• [ÜBUNGSTEXT]:
Tatsache ist: Seit Jahren hat es MTV Deutschland nicht verstanden, ein originäres Show-Format zu etablieren – weshalb man zurzeit lieber gleich die amerikanischen Originale sendet.
Die Hitliste der Flops wird angeführt von Benjamin von Stuckrad-Barres „Lesezirkel“. Dass der umtriebige Pop-Literat als Moderator eine Fehlbesetzung war, hätten schon die ersten Castings zeigen müssen. Doch bei MTV beantwortete man die Frage, ob der gute Mann nicht vielleicht ein Moderatorentraining bekommen solle, nur mit: „Braucht er nicht“ Offenbar im Gegensatz zu Christoph Schlingensief, den der Programmchef übers Telefon zu coachen suchte und dem beim gut gemeinten Rat, „doch mal die Hosen runterzulassen“, fast der Hörer aus der Hand gefallen wäre. Schlingensief zog es vor, zu VIVA zu gehen, wo er für seine innovative „Freak-Show“ den Grimme-Preis kassierte.
Doch selbst Shows wie das mit großen Hoffnungen gestartete interaktive Format „TRL“ (Total Request Live), für das man sich eigens einen Producer der Harald-Schmidt-Show kommen ließ, oder die Neuauflage von „Select“ – der Versuch, belangloses Blabla als „ernsthaftes“ Gespräch und GZSZ-Mimen als „Künstler“ zu verkaufen – dümpeln im Quotenkeller. In den USA ist „TRL“ natürlich ein Hit.
Kein Wunder also, dass allein die US-Shows regelmäßig Quote bringen. Und um nämliche geht es, seit man nicht nur bei MTV, sondern seit Ende 2003 auch bei VIVA Tag für Tag die GfK-Zahlen auf den Tisch bekommt Gorny hat es damals geahnt: Mit dieser Entscheidung öffne man die Büchse der Pandora, das sei das Ende des Musikfernsehens, wie wir es kennen. Bezeichnend, dass ihm Jörg Grabosch, Chef der angegliederten Produktionsfirma Brainpool. damals öffentlich widersprach: Im Gegenteil, das sei ganz toll, endlich habe man Zahlen, mit denen man arbeiten könne. Doch so sehr man den „Sonnenkönig ohne Sonne“ (die „SZ“ über Gorny) für seine wohlfeilen Phrasen belächeln mag, hier sollte er Recht behalten. Mit den GfK-Zahlen begann die Paranoia, sank jeder redaktionelle Mut, machte man sich von zufälligen Schwankungen ebenso abhängig wie von der Vorliebe der Zuschauer, auch noch die 28. „Elton“-Wiederholung mit guten Quoten zu belohnen.

[Gespeicherte Einträge]
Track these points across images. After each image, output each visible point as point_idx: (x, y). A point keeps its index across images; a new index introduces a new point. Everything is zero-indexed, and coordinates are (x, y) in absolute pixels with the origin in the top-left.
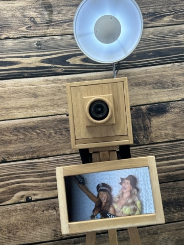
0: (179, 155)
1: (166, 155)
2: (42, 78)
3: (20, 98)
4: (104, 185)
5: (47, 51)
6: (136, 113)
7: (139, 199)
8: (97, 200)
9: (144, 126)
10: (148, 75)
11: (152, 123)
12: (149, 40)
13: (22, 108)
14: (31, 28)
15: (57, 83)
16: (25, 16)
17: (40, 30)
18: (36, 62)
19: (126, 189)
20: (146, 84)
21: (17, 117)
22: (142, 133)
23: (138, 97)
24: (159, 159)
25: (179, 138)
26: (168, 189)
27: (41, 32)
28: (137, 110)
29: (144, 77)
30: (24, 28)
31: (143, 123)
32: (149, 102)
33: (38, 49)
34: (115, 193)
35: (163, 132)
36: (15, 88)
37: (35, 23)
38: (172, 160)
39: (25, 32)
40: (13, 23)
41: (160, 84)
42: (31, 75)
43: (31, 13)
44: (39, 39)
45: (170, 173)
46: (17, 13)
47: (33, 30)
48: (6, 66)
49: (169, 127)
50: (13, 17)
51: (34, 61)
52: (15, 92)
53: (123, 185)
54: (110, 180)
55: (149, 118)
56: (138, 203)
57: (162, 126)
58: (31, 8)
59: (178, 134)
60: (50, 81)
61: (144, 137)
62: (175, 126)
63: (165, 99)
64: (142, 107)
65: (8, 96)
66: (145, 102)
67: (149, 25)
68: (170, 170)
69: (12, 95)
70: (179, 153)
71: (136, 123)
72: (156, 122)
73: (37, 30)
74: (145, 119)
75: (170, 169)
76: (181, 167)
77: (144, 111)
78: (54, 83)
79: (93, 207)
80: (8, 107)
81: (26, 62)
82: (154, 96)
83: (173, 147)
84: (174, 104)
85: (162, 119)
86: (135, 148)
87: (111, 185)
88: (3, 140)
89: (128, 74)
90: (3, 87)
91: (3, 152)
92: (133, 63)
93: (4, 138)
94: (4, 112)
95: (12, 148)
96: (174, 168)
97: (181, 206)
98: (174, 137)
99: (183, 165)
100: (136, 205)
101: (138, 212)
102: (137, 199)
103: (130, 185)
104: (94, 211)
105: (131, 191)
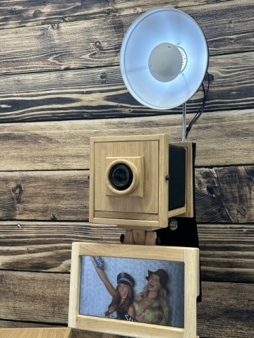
2: (104, 121)
3: (77, 143)
4: (127, 276)
5: (113, 86)
6: (229, 176)
7: (168, 305)
8: (116, 294)
9: (240, 197)
11: (253, 192)
13: (78, 157)
14: (96, 56)
15: (122, 127)
16: (90, 41)
17: (106, 57)
18: (99, 99)
19: (152, 286)
20: (248, 135)
21: (72, 167)
22: (236, 206)
23: (234, 153)
27: (107, 60)
28: (231, 172)
29: (245, 124)
30: (87, 56)
31: (239, 192)
32: (250, 162)
33: (103, 83)
34: (139, 289)
36: (73, 131)
37: (101, 48)
39: (88, 60)
40: (75, 49)
42: (91, 115)
43: (97, 37)
44: (104, 70)
46: (81, 37)
47: (98, 58)
48: (63, 104)
50: (75, 43)
51: (96, 99)
52: (72, 137)
53: (150, 280)
54: (135, 270)
55: (248, 185)
56: (166, 309)
58: (98, 29)
60: (113, 124)
61: (238, 211)
64: (240, 168)
65: (64, 141)
66: (245, 161)
69: (68, 141)
71: (229, 190)
73: (103, 57)
74: (242, 186)
77: (243, 174)
78: (119, 127)
79: (110, 302)
80: (63, 154)
81: (87, 100)
86: (223, 226)
87: (135, 277)
88: (54, 194)
89: (221, 119)
90: (59, 129)
91: (54, 209)
92: (231, 102)
93: (57, 192)
94: (58, 160)
95: (63, 204)
100: (163, 312)
101: (164, 321)
102: (165, 303)
103: (158, 283)
104: (110, 307)
105: (159, 291)
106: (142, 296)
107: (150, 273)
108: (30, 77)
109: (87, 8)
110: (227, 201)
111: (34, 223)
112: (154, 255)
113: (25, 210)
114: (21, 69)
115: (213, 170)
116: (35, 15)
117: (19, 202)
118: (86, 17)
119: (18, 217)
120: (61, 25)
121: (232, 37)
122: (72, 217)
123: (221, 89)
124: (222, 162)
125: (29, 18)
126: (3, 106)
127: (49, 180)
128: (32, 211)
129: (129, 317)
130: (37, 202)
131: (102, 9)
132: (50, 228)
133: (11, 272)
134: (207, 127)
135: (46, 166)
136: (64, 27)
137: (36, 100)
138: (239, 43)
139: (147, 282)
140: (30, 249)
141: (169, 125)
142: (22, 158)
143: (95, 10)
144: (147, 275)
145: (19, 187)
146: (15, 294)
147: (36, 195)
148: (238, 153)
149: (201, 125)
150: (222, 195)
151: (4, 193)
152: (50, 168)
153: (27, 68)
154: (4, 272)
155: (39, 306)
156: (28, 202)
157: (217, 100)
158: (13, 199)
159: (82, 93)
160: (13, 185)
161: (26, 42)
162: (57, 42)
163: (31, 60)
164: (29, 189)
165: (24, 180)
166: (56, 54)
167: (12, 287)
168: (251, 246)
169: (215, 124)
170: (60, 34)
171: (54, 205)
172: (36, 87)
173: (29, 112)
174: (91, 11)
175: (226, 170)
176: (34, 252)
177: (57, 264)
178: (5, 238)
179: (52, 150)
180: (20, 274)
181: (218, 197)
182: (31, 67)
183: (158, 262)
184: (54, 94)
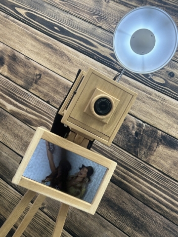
0: (163, 188)
1: (152, 180)
2: (103, 66)
6: (150, 132)
9: (150, 146)
11: (158, 148)
15: (110, 74)
18: (107, 52)
19: (81, 174)
20: (174, 117)
22: (145, 150)
23: (161, 122)
24: (145, 179)
25: (172, 175)
26: (136, 205)
28: (153, 131)
29: (176, 110)
30: (114, 26)
31: (151, 143)
32: (166, 131)
35: (162, 161)
36: (84, 62)
38: (154, 187)
39: (113, 28)
40: (110, 19)
42: (98, 59)
45: (146, 196)
49: (169, 162)
50: (112, 15)
52: (82, 64)
55: (158, 143)
56: (84, 190)
57: (165, 156)
59: (173, 172)
60: (107, 70)
61: (144, 153)
62: (175, 164)
64: (159, 131)
65: (76, 64)
66: (164, 129)
68: (147, 193)
69: (78, 65)
70: (164, 187)
71: (146, 139)
72: (162, 149)
74: (154, 142)
75: (147, 192)
76: (157, 198)
77: (158, 136)
78: (109, 73)
80: (72, 71)
81: (101, 49)
82: (174, 130)
83: (161, 178)
85: (168, 151)
88: (56, 89)
89: (164, 100)
90: (78, 56)
91: (51, 96)
92: (175, 94)
93: (58, 89)
94: (67, 73)
95: (57, 97)
96: (151, 194)
97: (136, 226)
98: (168, 171)
99: (160, 198)
100: (81, 191)
101: (79, 196)
102: (85, 186)
103: (86, 173)
104: (47, 177)
105: (84, 178)
106: (72, 178)
107: (83, 166)
108: (79, 20)
110: (142, 144)
111: (37, 98)
112: (93, 158)
113: (36, 88)
114: (76, 13)
115: (144, 124)
117: (36, 83)
118: (126, 5)
119: (31, 90)
120: (111, 1)
123: (175, 84)
124: (152, 123)
126: (56, 28)
127: (57, 80)
128: (40, 91)
130: (45, 88)
131: (137, 5)
132: (44, 106)
133: (12, 116)
134: (155, 100)
135: (60, 72)
136: (112, 3)
137: (74, 34)
140: (28, 110)
141: (135, 87)
142: (50, 61)
143: (133, 3)
145: (40, 75)
146: (8, 128)
147: (46, 84)
148: (162, 123)
149: (152, 97)
150: (141, 140)
151: (31, 74)
152: (61, 74)
153: (79, 14)
154: (8, 114)
155: (16, 141)
156: (40, 86)
157: (168, 89)
158: (34, 79)
160: (37, 72)
162: (103, 9)
163: (84, 11)
164: (44, 79)
165: (45, 73)
166: (99, 15)
167: (8, 124)
168: (140, 174)
169: (160, 101)
170: (107, 6)
171: (52, 95)
172: (78, 28)
173: (67, 38)
174: (131, 3)
175: (151, 128)
176: (29, 113)
177: (37, 125)
178: (19, 97)
179: (68, 65)
180: (16, 119)
181: (138, 140)
182: (82, 16)
183: (91, 162)
184: (86, 36)
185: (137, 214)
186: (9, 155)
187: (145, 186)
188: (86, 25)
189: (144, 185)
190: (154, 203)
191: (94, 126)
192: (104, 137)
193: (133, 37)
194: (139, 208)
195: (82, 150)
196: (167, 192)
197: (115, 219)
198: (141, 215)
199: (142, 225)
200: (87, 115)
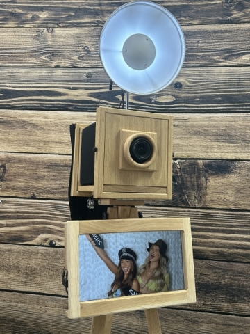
0: (240, 229)
1: (222, 225)
2: (86, 113)
3: (60, 131)
6: (189, 168)
8: (118, 271)
9: (198, 185)
10: (211, 123)
11: (208, 182)
12: (219, 82)
13: (61, 143)
14: (84, 58)
16: (79, 45)
17: (93, 60)
20: (207, 134)
21: (54, 152)
22: (194, 193)
24: (212, 229)
25: (242, 207)
26: (219, 269)
27: (93, 63)
28: (192, 164)
29: (205, 126)
30: (76, 58)
31: (197, 181)
32: (208, 157)
33: (88, 81)
34: (141, 262)
35: (222, 196)
36: (58, 121)
37: (89, 52)
38: (229, 234)
39: (77, 61)
40: (66, 51)
41: (226, 137)
42: (75, 108)
43: (86, 42)
44: (90, 71)
45: (225, 250)
46: (72, 41)
47: (86, 60)
48: (51, 96)
49: (230, 192)
51: (82, 94)
52: (56, 125)
54: (136, 244)
55: (205, 176)
56: (166, 276)
57: (222, 188)
58: (87, 35)
59: (241, 202)
61: (196, 198)
62: (239, 191)
63: (230, 156)
64: (199, 161)
65: (49, 128)
66: (204, 156)
67: (221, 64)
68: (224, 246)
69: (52, 128)
70: (240, 226)
71: (189, 179)
72: (214, 182)
73: (90, 60)
74: (200, 178)
75: (224, 244)
76: (240, 245)
77: (201, 167)
80: (47, 139)
81: (73, 94)
82: (216, 150)
83: (232, 217)
84: (241, 164)
85: (222, 180)
86: (182, 209)
87: (136, 250)
88: (36, 174)
89: (185, 120)
90: (46, 117)
91: (34, 187)
93: (38, 172)
94: (42, 145)
95: (43, 184)
96: (230, 244)
97: (233, 295)
98: (236, 205)
99: (243, 243)
100: (164, 279)
101: (165, 287)
102: (166, 271)
103: (158, 252)
104: (113, 285)
105: (159, 261)
106: (145, 268)
107: (150, 244)
108: (23, 71)
109: (79, 17)
110: (187, 188)
111: (14, 199)
112: (158, 226)
113: (7, 187)
114: (16, 63)
115: (177, 162)
116: (33, 19)
117: (2, 180)
118: (77, 25)
120: (55, 29)
121: (199, 54)
122: (51, 196)
123: (188, 95)
124: (185, 155)
125: (27, 20)
127: (31, 162)
128: (13, 189)
129: (134, 291)
130: (19, 181)
131: (93, 20)
132: (28, 205)
135: (31, 149)
136: (58, 31)
137: (26, 91)
138: (205, 60)
139: (148, 254)
140: (9, 223)
142: (9, 141)
143: (86, 20)
144: (148, 247)
145: (3, 166)
147: (19, 174)
148: (198, 149)
150: (183, 183)
152: (33, 151)
153: (21, 63)
155: (13, 275)
156: (11, 180)
157: (184, 105)
159: (69, 88)
161: (22, 40)
162: (50, 43)
163: (25, 56)
164: (12, 169)
165: (9, 160)
166: (48, 53)
168: (204, 227)
169: (180, 123)
170: (53, 36)
171: (35, 184)
172: (28, 80)
173: (19, 101)
174: (83, 21)
175: (188, 162)
176: (12, 226)
177: (32, 237)
179: (37, 135)
181: (180, 185)
182: (25, 63)
183: (157, 233)
184: (43, 87)
185: (226, 279)
186: (10, 301)
187: (219, 239)
188: (36, 73)
189: (215, 238)
190: (239, 254)
191: (140, 183)
192: (160, 191)
193: (125, 51)
194: (225, 271)
195: (139, 224)
196: (247, 231)
197: (202, 302)
198: (232, 279)
199: (239, 290)
200: (125, 172)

• [ZU ERLEDIGENDE AUFGABE]: Stimmen diese Aussagen mit dem Übungstext überein? 1. Schlingensief bekam bei VIVA für seine „Freak-Show“ den Grimme-Preis. 2. Für „TRL“ holte man eigens einen Producer der Harald-Schmidt-Show. 3. Jörg Grabosch stimmte Gorny damals öffentlich zu. Antworte jeweils mit Ja oder Nein und zitiere die entscheidenden Worte wörtlich. Stütze dich ausschließlich auf den Übungstext.

• [ANTWORT]:
1. Ja: »Schlingensief zog es vor, zu VIVA zu gehen, wo er für seine innovative „Freak-Show“ den Grimme-Preis kassierte«
2. Ja: »für das man sich eigens einen Producer der Harald-Schmidt-Show kommen ließ«
3. Nein: »damals öffentlich widersprach«